I have noticed over the last few weeks, since 24.7 and now 25.1.1 that around 3:18 to 3:38 am every morning the Inactive Memory rises by around 20 %.
Free memory is at 78% after reboot then the next morning it drop so 52%, then the next day 40%, then 30% at which point OOM kicks in killing off Caddy Plugin or Unbound or both.
I have tried disabling IDS and removing most of my blocklists from Crowdsec but the behaviour is the same. With Caddy and IDS off I get a few more days before OOM starts killing things.
I have no cronjobs around this time and have been through every log file available from the GUI but cannot figure out why or what is going on at that time.
The dashboard memory widget happily says I am using 1.2/7GB RAM (I am using a 1GB MFS).
Can anyone point me in the right direction to track down why this could be happening please ?
Are you sure about the "no cronjobs" statement? There are four sources for cron jobs in OpnSense:
1. /etc/cron.d/*
2. /etc/crontab
3. /var/cron/tabs/nobody
4. /var/cron/tabs/root
Only the last of which you can see in the web UI.
Thanks Meyergru I checked them (attached) and nothing jumps out at me ?
Just to add I tried one by one restarting services from the dashboard and this did claw back a 10% increase in free mem but only temporarily.
A reboot of the firewall and free mem went back up to near 80%.
Inactive memory still on the rise.
What could be using it up and other than rebooting the firewall, how do I get it back ?
Dashboard still says 1.2/7GB in use.
I searched for others with similar memory issues - I am not with Zen Internet and not using IPv6 so that's not it.
Is it normal to have 43 php-cgi processes running ?
I have 43 running as well.

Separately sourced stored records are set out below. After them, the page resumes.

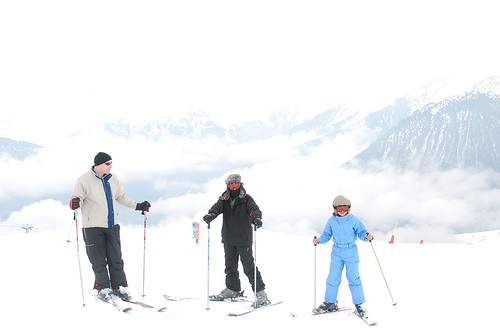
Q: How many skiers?
A: Three.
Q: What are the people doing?
A: Skiing.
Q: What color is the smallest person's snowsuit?
A: Blue.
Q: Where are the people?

But I counted using "ps auxwww | fgrep php-cgi | wc", where you probably only see the first page of "top". If there are more processes, then there could be stalled ones that hog memory. The inactive memory is the difference between "SIZE" and "RES" columns. So it is either many processes building up and never stopping (i.e. hung tasks) or some process(es) that eat up memory with time.

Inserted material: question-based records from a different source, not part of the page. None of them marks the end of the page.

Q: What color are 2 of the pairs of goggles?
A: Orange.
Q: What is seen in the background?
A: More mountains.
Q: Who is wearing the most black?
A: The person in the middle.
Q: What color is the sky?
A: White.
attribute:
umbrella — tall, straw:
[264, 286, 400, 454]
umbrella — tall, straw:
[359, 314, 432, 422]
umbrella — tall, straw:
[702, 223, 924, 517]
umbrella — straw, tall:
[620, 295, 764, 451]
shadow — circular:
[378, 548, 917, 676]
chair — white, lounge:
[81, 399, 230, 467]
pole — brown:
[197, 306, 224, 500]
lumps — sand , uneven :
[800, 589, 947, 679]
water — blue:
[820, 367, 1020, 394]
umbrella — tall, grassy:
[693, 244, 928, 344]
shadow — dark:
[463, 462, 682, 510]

Yes 43 for me - counted them with ps -faxd | grep php-cgi
The only thing left I can think of doing is disabling or uninstalling CrowdSec, Caddy and Unbound DNS.
I also have a ProofPoint Emerging Threats alias blocklist that updates every 12 hours which I could stop.
I need OpenVPN running to access the firewall from work so can't lose that too!
It would not leave much left for OPNsense firewall to do and I'd lose most of the functionality.
I installed the firewall over three years ago on a HP T730 8GB and have added a Intel I350 2 port NIC and it's been fantastic till the memory issues lately.
As I suggested, you should first try to isolate if there are hung tasks (# of processes is rising) or if there are specific processes that build up in size.
I noticed this as well today, as I've monitored a bit memory usage trying to figure out why opnsense runs out of mem every two weeks.
I also notice there are 43 cgi-bins. And problem occurs around this time:
root@OPNsense:~ # grep 3.\*configctl /var/cron/tabs/root
1 3 1 * * (/usr/local/sbin/configctl -d filter schedule bogons) > /dev/null
I wonder what does it do?
See mem graph:
(https://media.mementomori.social/media_attachments/files/114/066/495/030/044/619/original/6bac01b8c2522608.jpg)
My guess is it just reads lot of files, thus leaving them into memory buffers for quick access until memorybis needed for something else. Hence the jump. But why >40 php-cgi, is that normal?
Normally before the box dies something starts leaking mem and system goes down in half an hour.
1. AFAICT, there is a config file for lighttpd that starts 20 CGI workers, which seems normal, but could be less:
#### fastcgi module
## read fastcgi.txt for more info
fastcgi.server = ( ".php" =>
( "localhost" =>
(
"socket" => "/tmp/php-fastcgi.socket",
"max-procs" => 2,
"bin-environment" => (
"PHP_FCGI_CHILDREN" => "20",
"PHP_FCGI_MAX_REQUESTS" => "100"
),
"bin-path" => "/usr/local/bin/php-cgi"
)
)
)
Each of these workers will restart after having serviced 100 requests.
Also, I found that there seem to be ~20 of these workers that have been started when the firewall was last rebooted. Maybe the max-procs starts two master processes.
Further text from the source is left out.